490 Responses to “Saturday Night SPAC Attack”

  1. BTB Says:

    My buddy’s txt from SPAC “best show I’ve seen out of 5”

  2. poop goblin Says:

    Still don’t get the whale hate

    Hartford light and tweezer had epic whaleage

    Isn’t the first time I’ve disagreed with all the phishies
    What can you do

  3. BingosBrother Says:

    I won’t lie. I was the first out of Alpines lot last Fathers Day.

  4. Guyute711 Says:

    Mr C, Like I said I have seen it a lot. I have actually seen it where I enjoyed it because there were other shenanigans going on mainly. I just wish they would do a little more with it than play it straight up. Just seems like a waste to me.

  5. BTB Says:

    Had you beat Bingo – I left on Saturday 😉

    Missed my Crosseyed…

  6. BingosBrother Says:

    Carini is the sickness, no doubt. Love Heavy Metal Phish.

  7. Corey Says:

    Only Hershey and this night’s show without a “new” tune, eh?

  8. Guyute711 Says:

    Also love Carini

  9. BingosBrother Says:

    Ouch BTB. That hurts. Cops were straight up mofos on Saturday, couldn’t find one on sunday.

  10. Guyute711 Says:

    peace people

  11. YborCity Says:

    @poop – I don’t think I would have noticed/thought anything different about the tone had someone brought up all the whale-biz. I like it too. I think it works with the band’s current style

  12. poop goblin Says:


    Yeah I thought that China news was pretty bullish

    All these strikes in China

    Must be getting pressure by foreign companies to revalue to make up for the pay increases

    Catalyst driven market with technical support

  13. BingosBrother Says:

    Later Guyute. Sometimes you feel like a whale, sometimes you don’t.

  14. BrandonKayda Says:

    Wow, second set looks really interesting tonight. Looking forward to hearing this show, looks like a 100% throwdown with no lulls, both sets

  15. kayatosh Says:

    thanks poops. been getting my ass handin to me for 2.5 years trading.
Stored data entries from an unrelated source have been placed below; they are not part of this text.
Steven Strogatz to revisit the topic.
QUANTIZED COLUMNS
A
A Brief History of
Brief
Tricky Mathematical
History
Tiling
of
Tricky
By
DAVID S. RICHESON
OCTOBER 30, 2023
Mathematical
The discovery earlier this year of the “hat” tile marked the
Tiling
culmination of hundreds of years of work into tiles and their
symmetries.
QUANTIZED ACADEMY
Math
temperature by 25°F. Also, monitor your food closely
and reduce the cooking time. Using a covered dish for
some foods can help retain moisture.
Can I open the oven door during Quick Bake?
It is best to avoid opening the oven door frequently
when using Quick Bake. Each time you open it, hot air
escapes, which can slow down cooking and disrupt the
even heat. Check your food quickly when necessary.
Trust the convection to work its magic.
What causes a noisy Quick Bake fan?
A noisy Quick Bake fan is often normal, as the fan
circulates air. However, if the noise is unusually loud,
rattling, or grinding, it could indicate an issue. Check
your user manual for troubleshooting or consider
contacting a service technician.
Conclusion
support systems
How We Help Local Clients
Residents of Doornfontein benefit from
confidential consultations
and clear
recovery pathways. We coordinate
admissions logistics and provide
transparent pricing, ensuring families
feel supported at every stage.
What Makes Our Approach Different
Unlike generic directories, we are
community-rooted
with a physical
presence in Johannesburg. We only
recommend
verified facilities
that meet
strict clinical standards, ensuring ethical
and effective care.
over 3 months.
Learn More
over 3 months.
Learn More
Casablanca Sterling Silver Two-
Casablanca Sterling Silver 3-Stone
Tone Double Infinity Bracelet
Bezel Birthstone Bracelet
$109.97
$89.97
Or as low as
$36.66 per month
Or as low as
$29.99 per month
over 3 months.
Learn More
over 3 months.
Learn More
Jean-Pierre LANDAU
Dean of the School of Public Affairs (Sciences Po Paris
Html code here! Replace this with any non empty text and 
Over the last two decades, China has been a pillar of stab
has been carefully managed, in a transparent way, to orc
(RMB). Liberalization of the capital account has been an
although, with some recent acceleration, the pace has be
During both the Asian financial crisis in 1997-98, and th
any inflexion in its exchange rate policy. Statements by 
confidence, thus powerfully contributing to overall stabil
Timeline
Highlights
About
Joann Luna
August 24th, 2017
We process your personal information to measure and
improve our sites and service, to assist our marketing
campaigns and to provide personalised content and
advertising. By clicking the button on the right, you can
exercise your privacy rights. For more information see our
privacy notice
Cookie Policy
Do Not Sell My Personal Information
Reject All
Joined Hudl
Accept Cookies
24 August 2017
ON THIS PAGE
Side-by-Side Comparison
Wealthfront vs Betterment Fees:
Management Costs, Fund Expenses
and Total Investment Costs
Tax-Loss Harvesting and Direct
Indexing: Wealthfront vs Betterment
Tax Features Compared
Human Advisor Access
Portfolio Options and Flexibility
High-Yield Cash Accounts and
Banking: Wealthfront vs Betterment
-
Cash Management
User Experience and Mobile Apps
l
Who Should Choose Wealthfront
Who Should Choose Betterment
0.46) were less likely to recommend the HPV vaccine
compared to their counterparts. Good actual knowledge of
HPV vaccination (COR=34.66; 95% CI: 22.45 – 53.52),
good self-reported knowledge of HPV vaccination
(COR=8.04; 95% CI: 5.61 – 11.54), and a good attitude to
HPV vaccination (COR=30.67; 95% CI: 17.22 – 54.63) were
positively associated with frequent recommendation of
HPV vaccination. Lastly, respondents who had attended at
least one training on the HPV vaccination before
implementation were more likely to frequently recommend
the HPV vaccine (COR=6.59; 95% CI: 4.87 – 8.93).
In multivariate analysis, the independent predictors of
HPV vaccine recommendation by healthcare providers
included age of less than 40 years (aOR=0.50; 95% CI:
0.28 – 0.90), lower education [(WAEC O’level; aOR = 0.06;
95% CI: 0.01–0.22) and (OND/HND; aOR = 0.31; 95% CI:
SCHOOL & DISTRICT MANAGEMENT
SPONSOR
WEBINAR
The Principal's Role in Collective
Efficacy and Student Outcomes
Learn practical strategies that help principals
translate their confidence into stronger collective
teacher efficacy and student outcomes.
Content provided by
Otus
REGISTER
    This china move kills me. i guess i’ll be squeezed out. don’t know how i recover from this blow on top of all the other beatings i’ve taken this yr.

    I shorted after the correction move started to come off, on june 10. I thought there’d be another dip, and there was for about 10 minutes tops at the open on Fri. 6/11 after those shitty retail #’s came out. rut’s been up or flat since then. fuqued.

  16. Mr. Completely Says:

    you and miner are in agreement about the whale @poopster

    me too mostly, i think its a bit overused right now but well within the “getting the hang of it” parameters but in general it works for me

  17. Corey Says:

    Now after such a seemingly great two sets of music, how can you go talking about such a terrible scene that is the stock market. Jeez. 🙂

  18. Corey Says:

    In the jazz world, too many bent notes is regarded as cheezy, gimmicky and sophomoric. Just sayin’.

  19. Corey Says:

    I’d put a Z in all those terms, but it only fit with Cheese.

  20. Mr. Completely Says:

    true, but how many is too many? and, the jazz world has its head up its ass in a lot of ways

    (says the guy who has been listening to Roland Kirk, Cannonball Adderly and Lester Young all weekend)

  21. kayatosh Says:

    you’re right, corey, the stock mrkt. is a mess, but that’s how i’ve chosen to try and make a living.

    poop is a mrkt. sage and this is the only way i know how to connect with him. he’s been right, i’ve been dead wrong and about to pay dearly for it.

  22. Corey Says:


  23. Mr. Completely Says:

    more seriously, I think he’s overusing it somewhat in the process of figuring it out, both in terms of how he does it and where it works in the current style

    he’ll dial it back at some point

  24. Mr. Completely Says:

    4 is how many is too many?

    lol 4 out of what?

    4 ever?


  25. Corey Says:

    ^^I lost count with Trey, at 5.

    @Kaya, poop is a market sage both sounds and looks funny. Then again, what’s worse, taking advice from a piece of shit or losing all of it TO a piece of shit? (Sorry poop, just thought I’d play with your name a bit).